— Goal of the exercise —
Please copy every line of text from the listing below without changing a single character, and leave out the pictures.

Data to examine: Begin

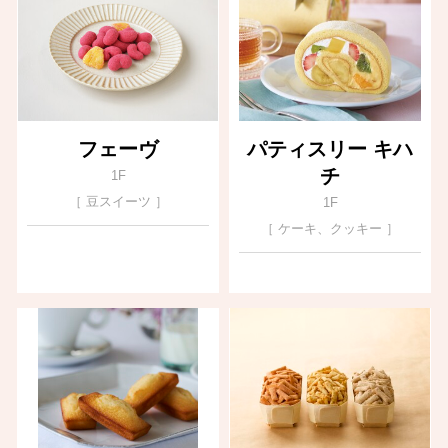
フェーヴ
パティスリー キハ
チ
1F
［ 豆スイーツ ］
1F
［ ケーキ、クッキー ］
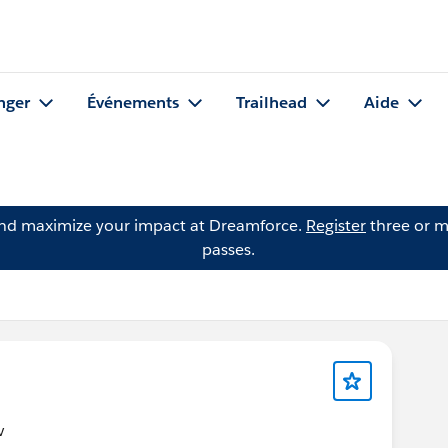
nger
Événements
Trailhead
Aide
and maximize your impact at Dreamforce.
Register
three or m
passes.
v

Data to examine: End

— Exercise response —
フェーヴ
パティスリー キハ
チ
1F
［ 豆スイーツ ］
1F
［ ケーキ、クッキー ］
nger
Événements
Trailhead
Aide
and maximize your impact at Dreamforce.
Register
three or m
passes.
v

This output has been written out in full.